The Heath Brothers released their debut album, “Marchin’ On,” that same year. The group featured Percy, who had become one of the world’s best-known bassists through his work with the Modern Jazz Quartet; Tootie, who had recently worked with Herbie Hancock; and the pianist Stanley Cowell. The album included Jimmy’s four-part “Smiling Billy Suite” (dedicated to the drummer Billy Higgins), which laced saxophone, flute and the Central African mbira, or thumb piano, into a viscous groove.

“It was a time of transition in the jazz world,” Heath wrote in his autobiography. “I was trying to evolve and create music that was acceptable to the generation of the ’60s and ’70s. In fact, I’ve been told by certain people that they started listening to jazz as a result of what the Heath Brothers were recording.”

The band went through a series of personnel changes; Tootie left after two albums and a guitarist, Tony Purrone, came on board, as did Mtume, Heath’s son, on percussion and vocals. The Heath Brothers’ Columbia album “Live at the Public Theater,” released in 1980, was nominated for a Grammy.

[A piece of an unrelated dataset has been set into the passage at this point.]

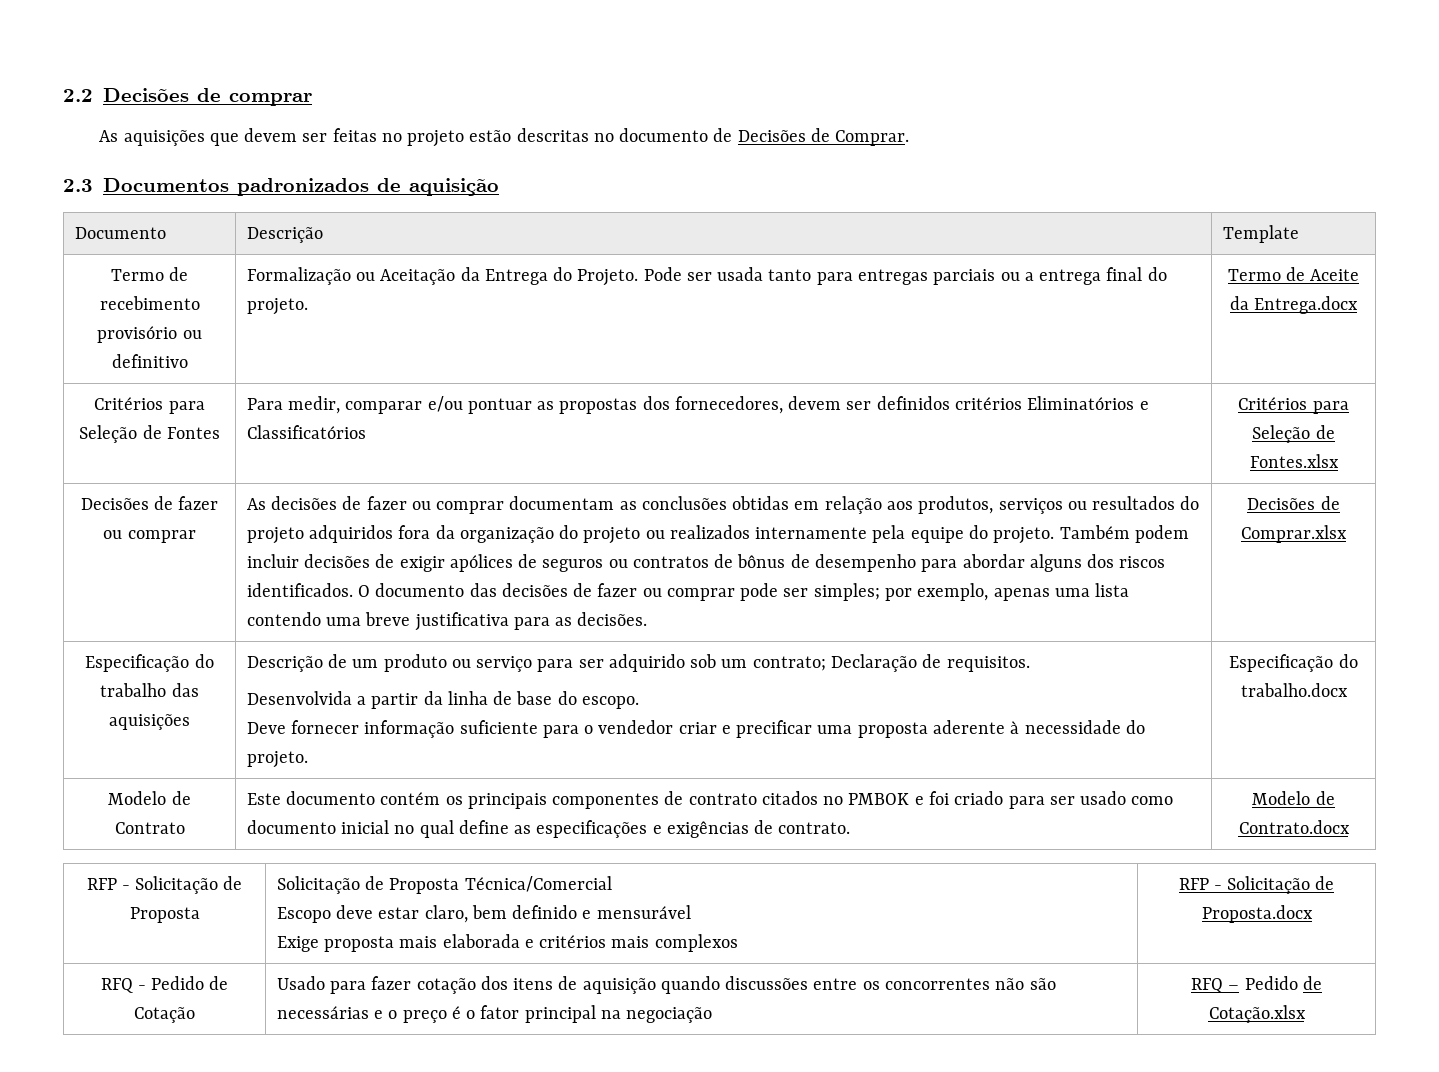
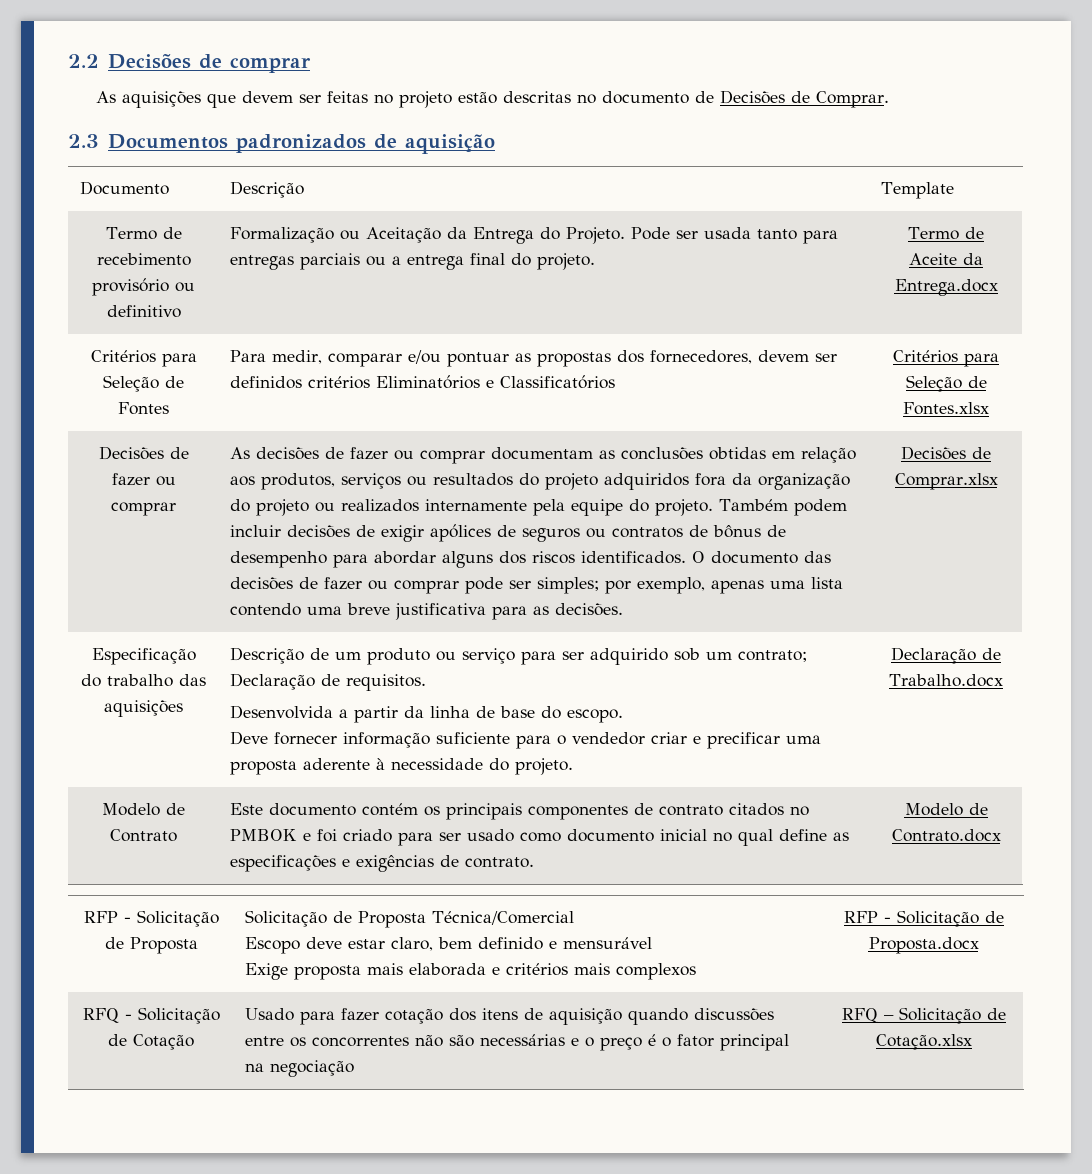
[1229,654,1358,672] [1240,683,1348,697] Especificação do trabalho.docx -> [891,647,1001,664] [889,674,1004,687] Declaração de Trabalho.docx
[151,976,205,990] Pedido -> [137,1007,220,1024] Solicitação
[1244,976,1298,990] Pedido -> [898,1007,981,1024] Solicitação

The group went on hiatus in the mid-1980s, after Percy Heath joined a reunited Modern Jazz Quartet, but the three brothers came together again in the late 1990s. Tootie and Jimmy continued to record and perform after Percy’s death.

In 1986, Heath took over the fledgling jazz program at Queens College, helping to create its master’s curriculum. During his 10 years there, he experienced his most fertile period as a composer of large-scale works.

In 1993, his Verve album “Little Man, Big Band” was nominated for a Grammy. Also that year, he jammed with President Bill Clinton at a White House jazz concert produced by the Thelonious Monk Institute, where he served on the board of advisers.

Clinton borrowed Heath’s saxophone to play on a blues number and, with Heath’s help, found the right key. As Heath recalled in his book, “He stumbled, but he landed on his feet.”